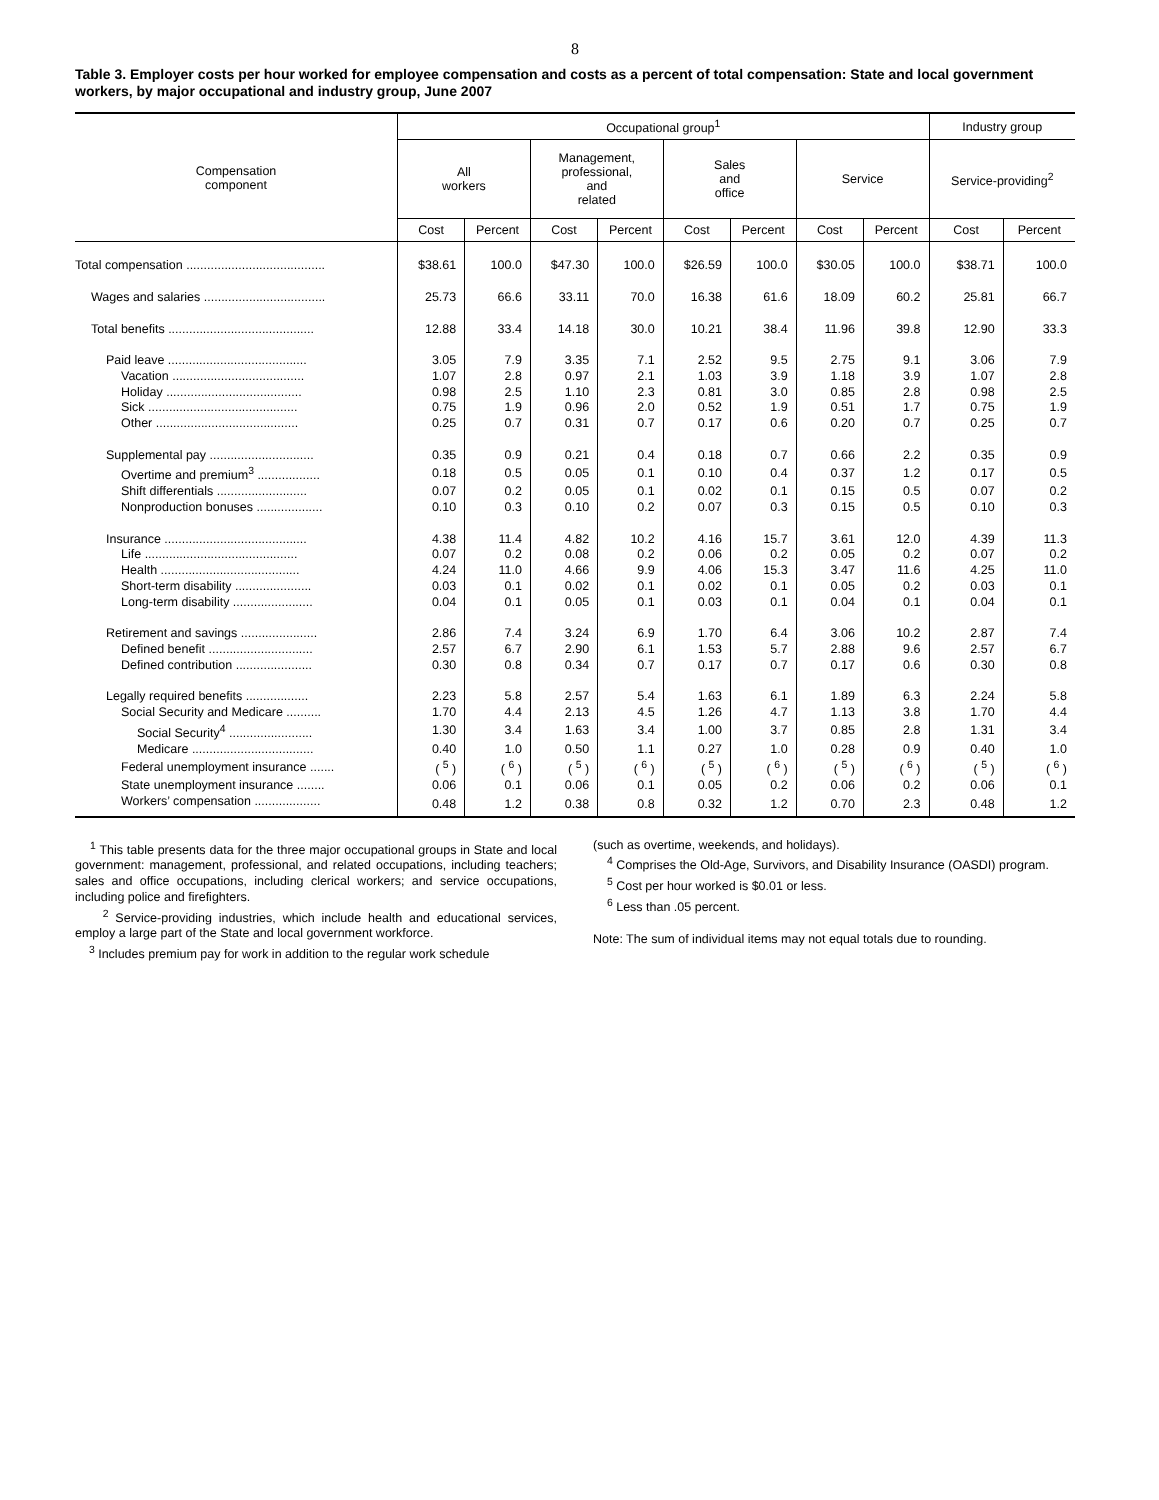8
Table 3. Employer costs per hour worked for employee compensation and costs as a percent of total compensation: State and local government workers, by major occupational and industry group, June 2007
| Compensation component | Occupational group<sup>1</sup> | | | | | | | | Industry group | |
| --- | --- | --- | --- | --- | --- | --- | --- | --- | --- | --- |
| | All workers | | Management, professional, and related | | Sales and office | | Service | | Service-providing<sup>2</sup> | |
| | Cost | Percent | Cost | Percent | Cost | Percent | Cost | Percent | Cost | Percent |
| Total compensation ........................................ | $38.61 | 100.0 | $47.30 | 100.0 | $26.59 | 100.0 | $30.05 | 100.0 | $38.71 | 100.0 |
| Wages and salaries ................................... | 25.73 | 66.6 | 33.11 | 70.0 | 16.38 | 61.6 | 18.09 | 60.2 | 25.81 | 66.7 |
| Total benefits .......................................... | 12.88 | 33.4 | 14.18 | 30.0 | 10.21 | 38.4 | 11.96 | 39.8 | 12.90 | 33.3 |
| Paid leave ........................................ | 3.05 | 7.9 | 3.35 | 7.1 | 2.52 | 9.5 | 2.75 | 9.1 | 3.06 | 7.9 |
| Vacation ...................................... | 1.07 | 2.8 | 0.97 | 2.1 | 1.03 | 3.9 | 1.18 | 3.9 | 1.07 | 2.8 |
| Holiday ....................................... | 0.98 | 2.5 | 1.10 | 2.3 | 0.81 | 3.0 | 0.85 | 2.8 | 0.98 | 2.5 |
| Sick ........................................... | 0.75 | 1.9 | 0.96 | 2.0 | 0.52 | 1.9 | 0.51 | 1.7 | 0.75 | 1.9 |
| Other ......................................... | 0.25 | 0.7 | 0.31 | 0.7 | 0.17 | 0.6 | 0.20 | 0.7 | 0.25 | 0.7 |
| Supplemental pay .............................. | 0.35 | 0.9 | 0.21 | 0.4 | 0.18 | 0.7 | 0.66 | 2.2 | 0.35 | 0.9 |
| Overtime and premium<sup>3</sup> .................. | 0.18 | 0.5 | 0.05 | 0.1 | 0.10 | 0.4 | 0.37 | 1.2 | 0.17 | 0.5 |
| Shift differentials .......................... | 0.07 | 0.2 | 0.05 | 0.1 | 0.02 | 0.1 | 0.15 | 0.5 | 0.07 | 0.2 |
| Nonproduction bonuses ................... | 0.10 | 0.3 | 0.10 | 0.2 | 0.07 | 0.3 | 0.15 | 0.5 | 0.10 | 0.3 |
| Insurance ......................................... | 4.38 | 11.4 | 4.82 | 10.2 | 4.16 | 15.7 | 3.61 | 12.0 | 4.39 | 11.3 |
| Life ............................................ | 0.07 | 0.2 | 0.08 | 0.2 | 0.06 | 0.2 | 0.05 | 0.2 | 0.07 | 0.2 |
| Health ........................................ | 4.24 | 11.0 | 4.66 | 9.9 | 4.06 | 15.3 | 3.47 | 11.6 | 4.25 | 11.0 |
| Short-term disability ...................... | 0.03 | 0.1 | 0.02 | 0.1 | 0.02 | 0.1 | 0.05 | 0.2 | 0.03 | 0.1 |
| Long-term disability ....................... | 0.04 | 0.1 | 0.05 | 0.1 | 0.03 | 0.1 | 0.04 | 0.1 | 0.04 | 0.1 |
| Retirement and savings ...................... | 2.86 | 7.4 | 3.24 | 6.9 | 1.70 | 6.4 | 3.06 | 10.2 | 2.87 | 7.4 |
| Defined benefit .............................. | 2.57 | 6.7 | 2.90 | 6.1 | 1.53 | 5.7 | 2.88 | 9.6 | 2.57 | 6.7 |
| Defined contribution ...................... | 0.30 | 0.8 | 0.34 | 0.7 | 0.17 | 0.7 | 0.17 | 0.6 | 0.30 | 0.8 |
| Legally required benefits .................. | 2.23 | 5.8 | 2.57 | 5.4 | 1.63 | 6.1 | 1.89 | 6.3 | 2.24 | 5.8 |
| Social Security and Medicare .......... | 1.70 | 4.4 | 2.13 | 4.5 | 1.26 | 4.7 | 1.13 | 3.8 | 1.70 | 4.4 |
| Social Security<sup>4</sup> ........................ | 1.30 | 3.4 | 1.63 | 3.4 | 1.00 | 3.7 | 0.85 | 2.8 | 1.31 | 3.4 |
| Medicare ................................... | 0.40 | 1.0 | 0.50 | 1.1 | 0.27 | 1.0 | 0.28 | 0.9 | 0.40 | 1.0 |
| Federal unemployment insurance ....... | ( <sup>5</sup> ) | ( <sup>6</sup> ) | ( <sup>5</sup> ) | ( <sup>6</sup> ) | ( <sup>5</sup> ) | ( <sup>6</sup> ) | ( <sup>5</sup> ) | ( <sup>6</sup> ) | ( <sup>5</sup> ) | ( <sup>6</sup> ) |
| State unemployment insurance ........ | 0.06 | 0.1 | 0.06 | 0.1 | 0.05 | 0.2 | 0.06 | 0.2 | 0.06 | 0.1 |
| Workers’ compensation ................... | 0.48 | 1.2 | 0.38 | 0.8 | 0.32 | 1.2 | 0.70 | 2.3 | 0.48 | 1.2 |
<sup>1</sup> This table presents data for the three major occupational groups in State and local government: management, professional, and related occupations, including teachers; sales and office occupations, including clerical workers; and service occupations, including police and firefighters.
<sup>2</sup> Service-providing industries, which include health and educational services, employ a large part of the State and local government workforce.
<sup>3</sup> Includes premium pay for work in addition to the regular work schedule
(such as overtime, weekends, and holidays).
<sup>4</sup> Comprises the Old-Age, Survivors, and Disability Insurance (OASDI) program.
<sup>5</sup> Cost per hour worked is $0.01 or less.
<sup>6</sup> Less than .05 percent.
Note: The sum of individual items may not equal totals due to rounding.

◆ ◆ ◆

Task: In the records above, some lines may contain the word "major"; copy every one of them.

Worked solution:
Table 3. Employer costs per hour worked for employee compensation and costs as a percent of total compensation: State and local government workers, by major occupational and industry group, June 2007
<sup>1</sup> This table presents data for the three major occupational groups in State and local government: management, professional, and related occupations, including teachers; sales and office occupations, including clerical workers; and service occupations, including police and firefighters.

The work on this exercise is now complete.